**Recorded information:**
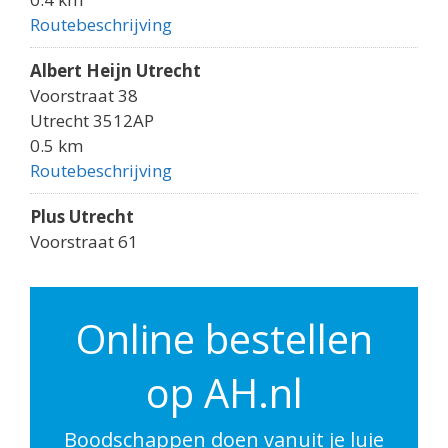
Routebeschrijving
Albert Heijn Utrecht
Voorstraat 38
Utrecht 3512AP
0.5 km
Routebeschrijving
Plus Utrecht
Voorstraat 61
Utrecht 3512AK
0.5 km
Routebeschrijving
Online bestellen
Albert Heijn Utrecht
op AH.nl
Godebaldkwartier 149
Utrecht 3511DP
0.6 km
Boodschappen doen vanuit je luie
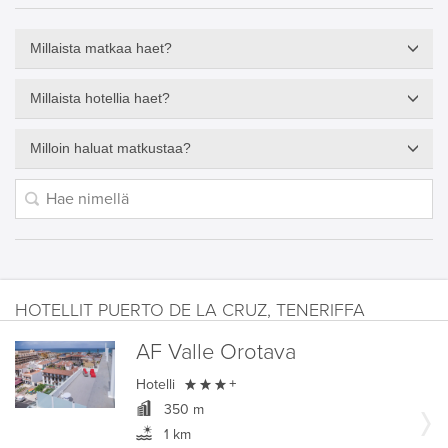
Millaista matkaa haet?
Millaista hotellia haet?
Milloin haluat matkustaa?
HOTELLIT PUERTO DE LA CRUZ, TENERIFFA
AF Valle Orotava

Hotelli
+
350 m
1 km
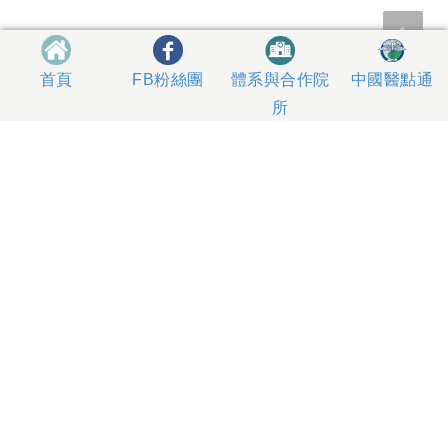
體系與合作院
中國醫點通
首頁
FB粉絲團
所
404327 台中市北區育德路2號
總機電話專線 04-22052121、04-22062121
人工掛號服務 04-22056631
到院指南
網站意見
社區服務
無菸醫院
影片專區
箱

**Activity:** Transcribe exactly the lines from the one holding "Online bestellen" through the final line of the material above, both ends included; any pictures should be dropped.

**Task solution:**
Online bestellen
Albert Heijn Utrecht
op AH.nl
Godebaldkwartier 149
Utrecht 3511DP
0.6 km
Boodschappen doen vanuit je luie
Millaista matkaa haet?
Millaista hotellia haet?
Milloin haluat matkustaa?
HOTELLIT PUERTO DE LA CRUZ, TENERIFFA
AF Valle Orotava

Hotelli
+
350 m
1 km
體系與合作院
中國醫點通
首頁
FB粉絲團
所
404327 台中市北區育德路2號
總機電話專線 04-22052121、04-22062121
人工掛號服務 04-22056631
到院指南
網站意見
社區服務
無菸醫院
影片專區
箱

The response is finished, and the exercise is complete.